See more at: www.annagreenwoodwrites.com

29 May 2024

A REMARKABLE DARN STORY

Just three or four weeks ago, with remarkable prescience, a visitor told us about how he darned his socks during his National Service. Born in March 1939 he was part of the last cohort to be called up. He served in North Africa and no doubt the properties of wool in absorbing sweat would help protect his feet from chafing and blisters.

22 May 2024

The Burns replica socks on our demonstration table have been attracting a lot of attention lately. Two volunteers in the group created them – one spun the green and buff wool and one knitted them.

They imitate the socks belonging to Robert Burns that are displayed in the museum. They’re size 9, darned and the darn is even darned, several times over. 

 An American lady and four ladies from Larkhall Women’s Guild had a lively conversation about darning techniques using a “mushroom”.  One lady showed over her hand how the wool had to make a grid one way and then the wool was woven in and out at right angles. Some mushrooms had a cavity in the “stalk” to keep the darning needle safe and always at hand.

      ”The mother, wi’ her needle and her sheers,

       Gars auld claes look amaist as weel’s the new.”

                                    The Cotter’s Saturday Night

Another example of how Robert Burns still creates bonding across continents!

10 May 2024

A young woman from  Northern Ireland was telling us about her granny’s spinning, a major activity that dominated the household for months. It all started with the grandpa shearing the sheep. Next, the children (the woman and her brother) would be sent out with scissors, a pair of gloves each and a basket. Their instructions were to cut nettles right down at the root and bring them home to be used for dyeing the wool.  Wool and nettles were then boiled together in a big pot. Next day it was put into a shed for a week. Once Granny had spun all her wool she would set about the mammoth task of knitting blankets! 
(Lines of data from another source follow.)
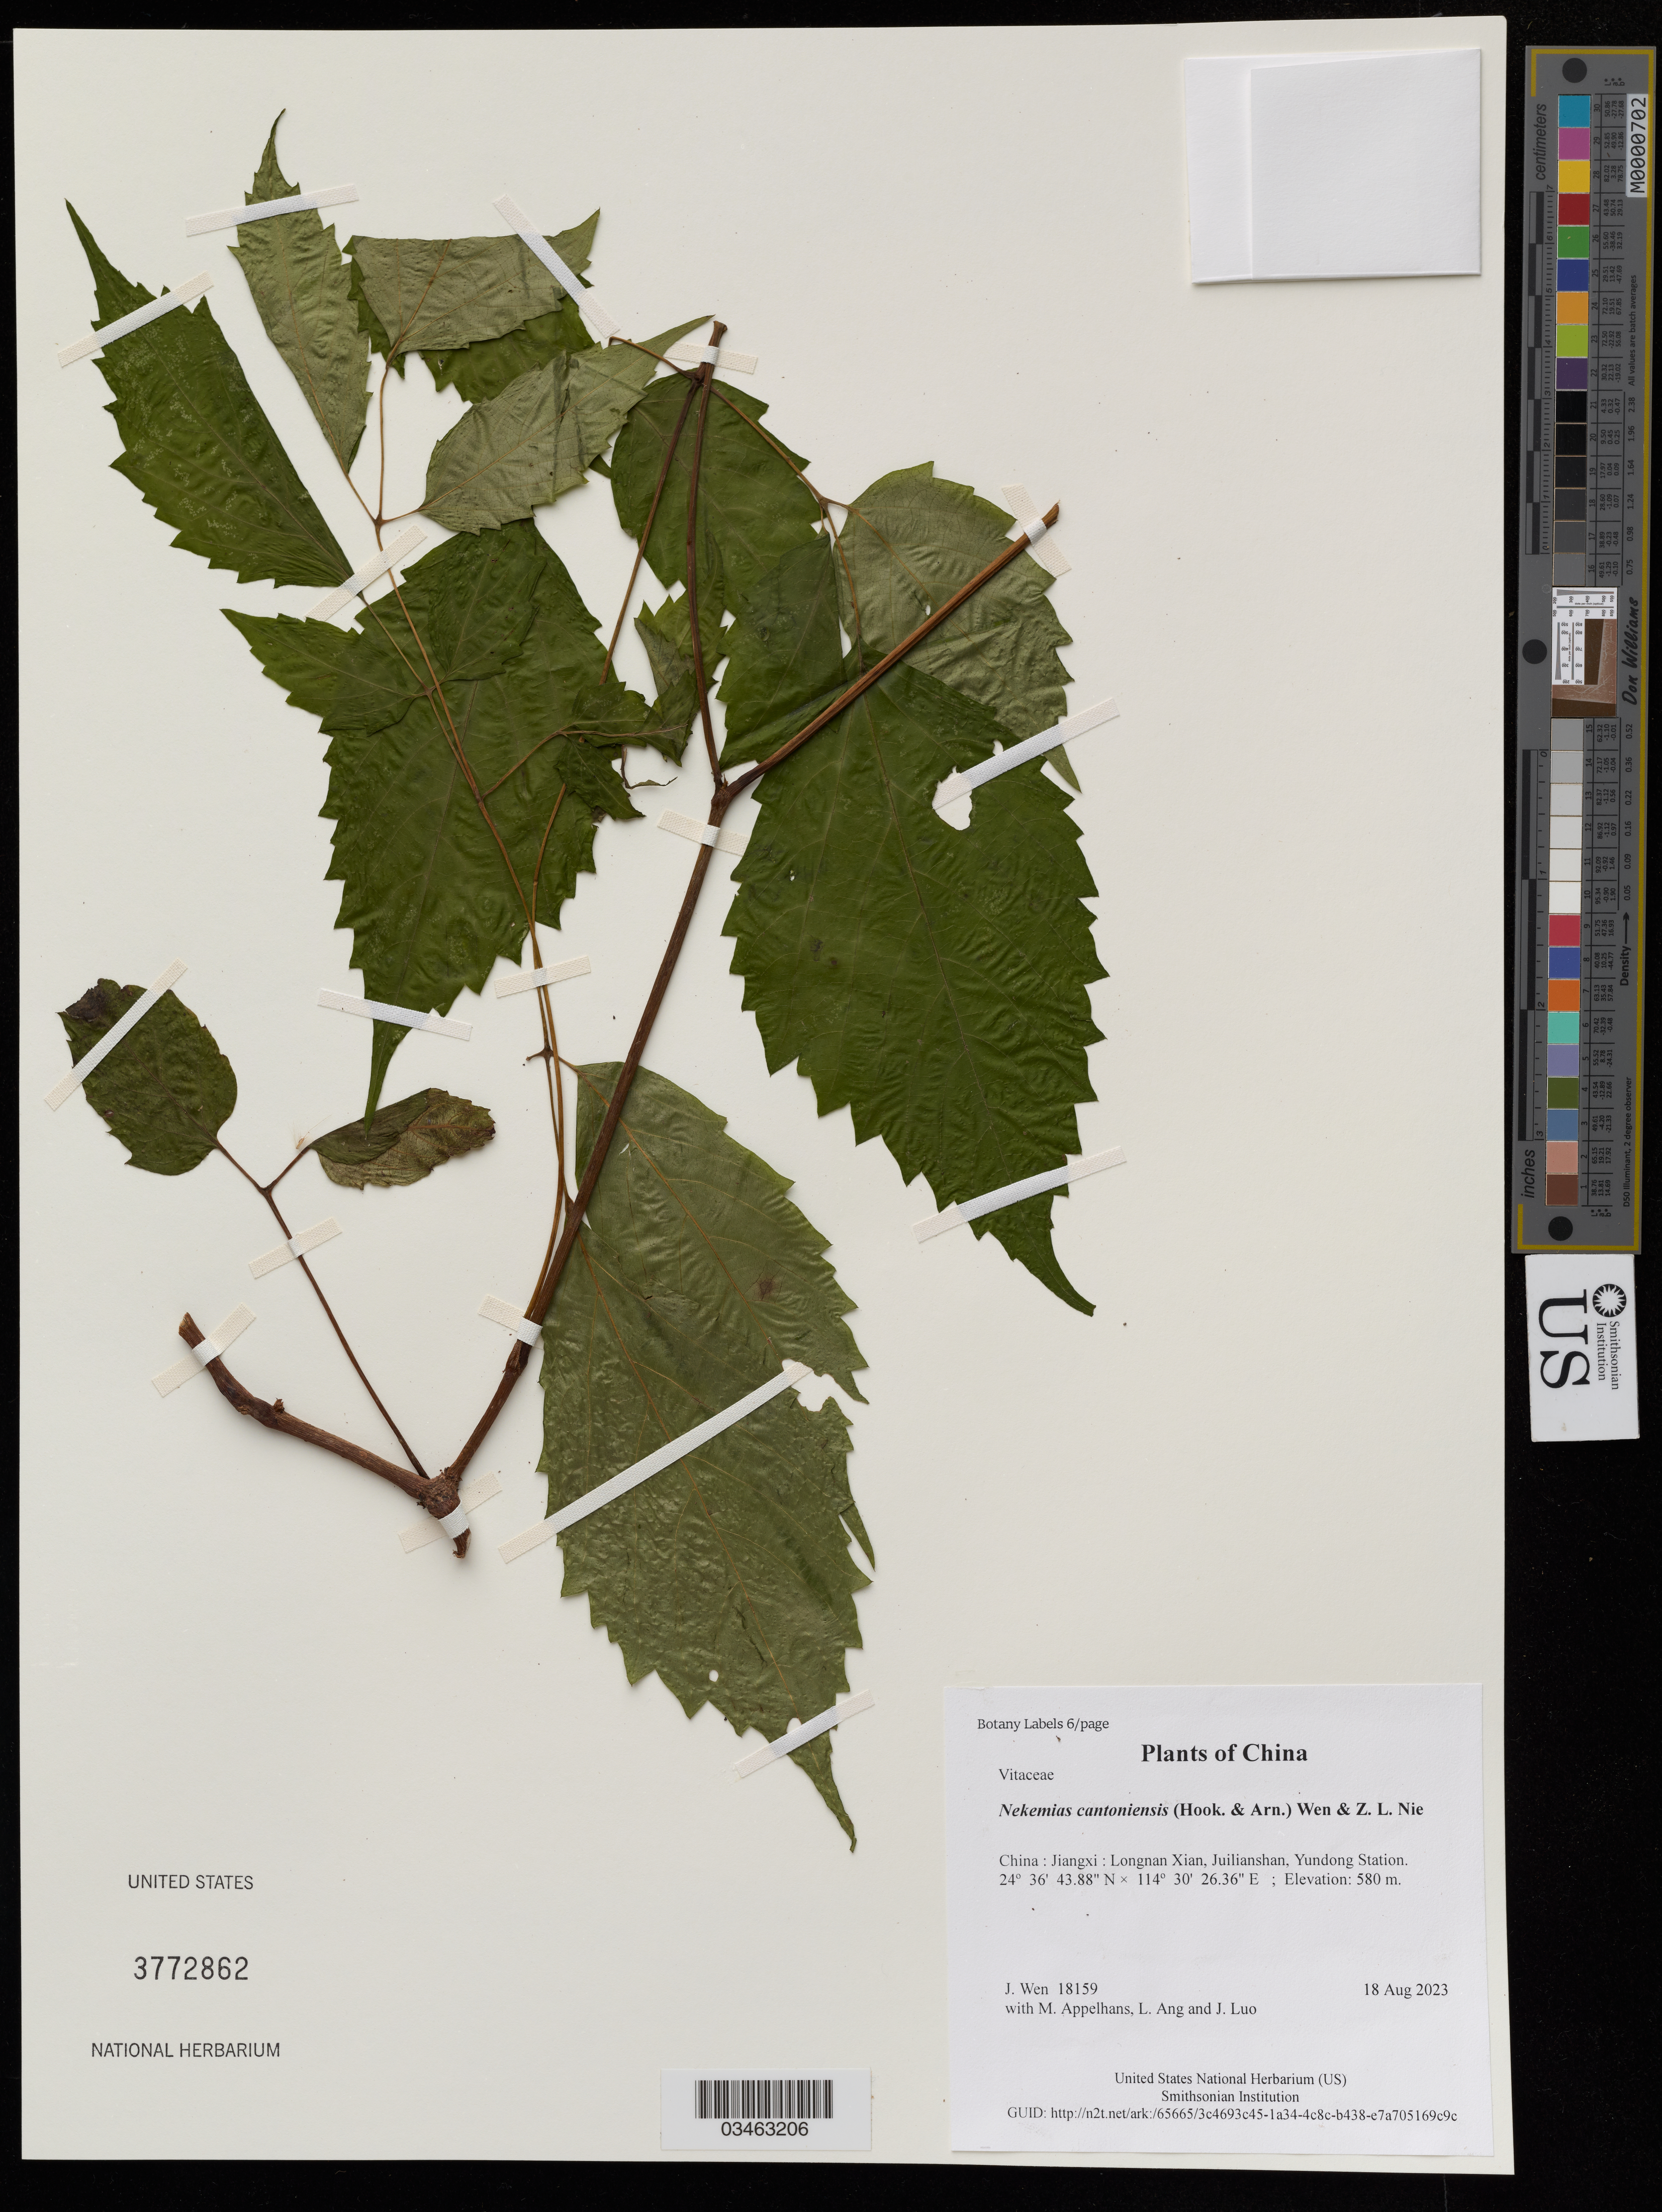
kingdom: Plantae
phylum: Tracheophyta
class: Magnoliopsida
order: Vitales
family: Vitaceae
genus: Nekemias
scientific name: Nekemias cantoniensis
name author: (Hook. & Arn.) J. Wen & Z. L. Nie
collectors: J. Wen, M. Appelhans, L. Ang & J. Luo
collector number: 18159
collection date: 2023-08-18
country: China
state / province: Jiangxi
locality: Longnan Xian, Juilianshan, Yundong Station.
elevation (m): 580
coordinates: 24.612189 N, 114.507322 E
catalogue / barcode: US 3772862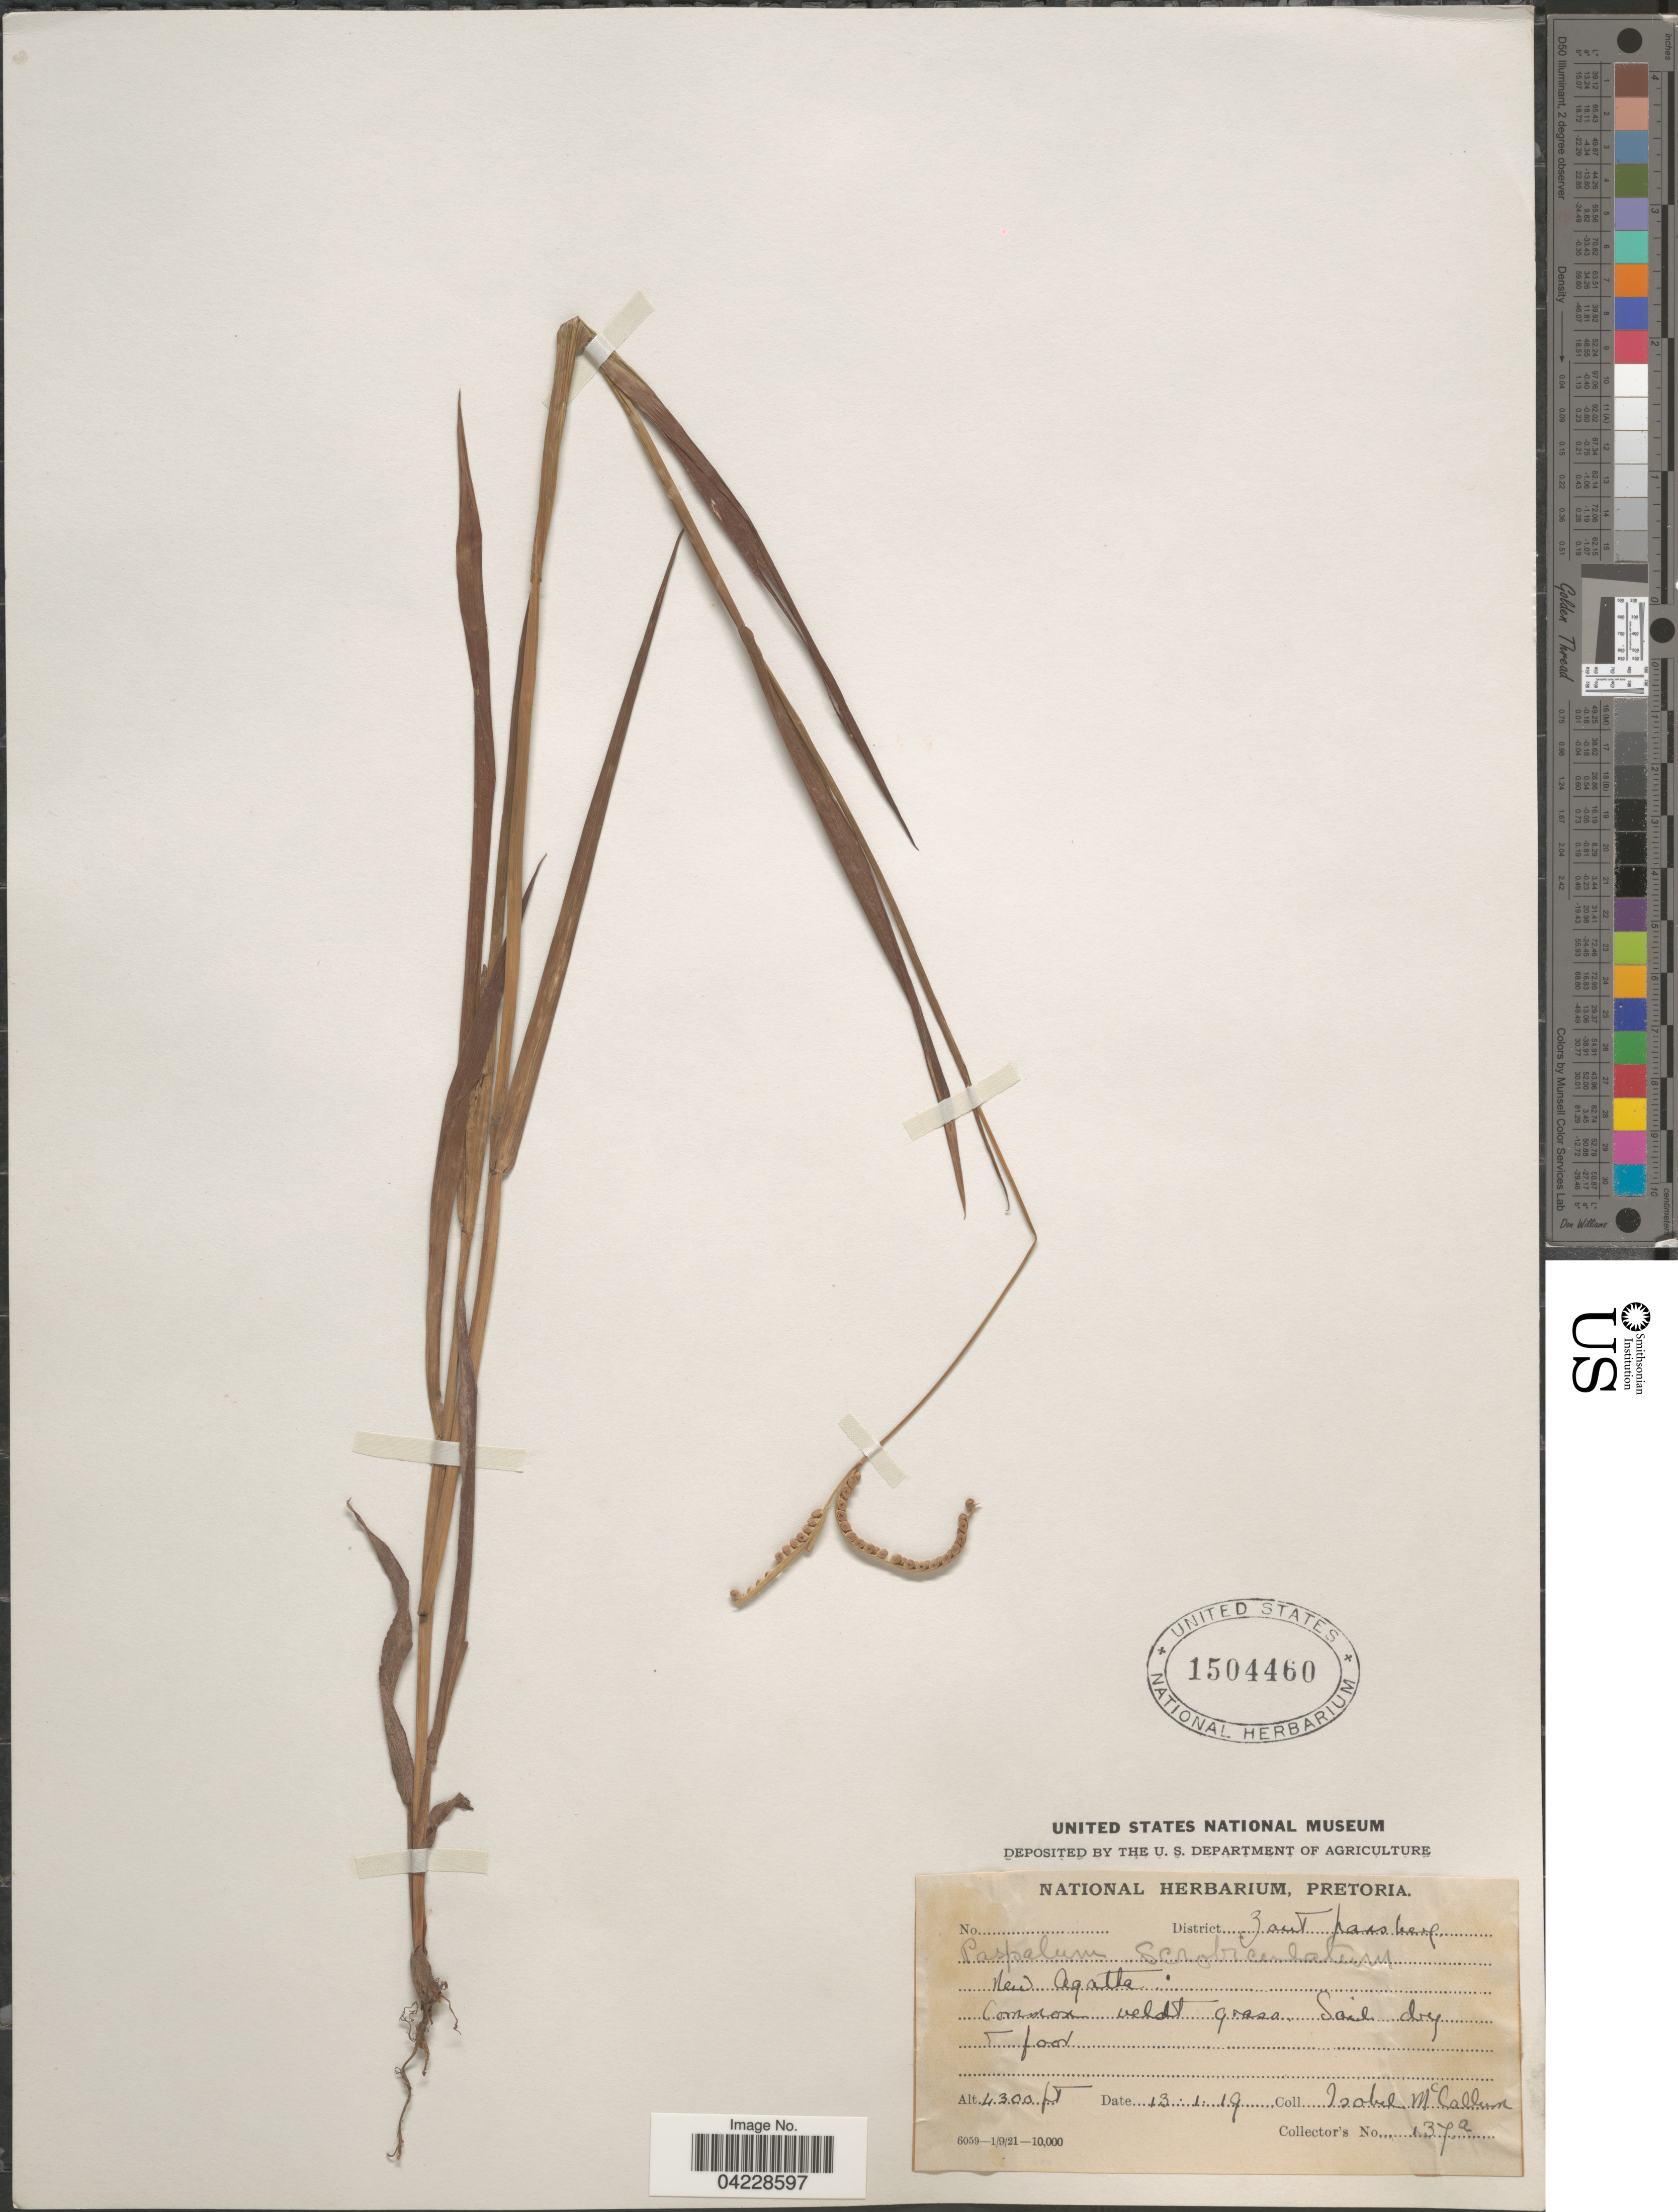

Come and see our Dyer-in-Chief’s display board. Here’s the result of her experiment with nettles (though she didn’t leave her pot in a shed for a week). We’re in the Temporary Gallery at Robert Burns Birthplace Museum, Murdoch’s Lone, Alloway every Thursday from 11am till 1pm.  

April 2024

The biggest recorded number of visitors, 47, dropped in on the Spinning Group this week.  We were kept busy showing the work that Agnes Burn, Robert Burns’ mother, would have done in  the cottage when he was a boy.

Many of the visitors were American and one lady from Louisiana told us that she had in her family a pair of carders dating back to her Grandaddy’s time when he was a cotton farmer.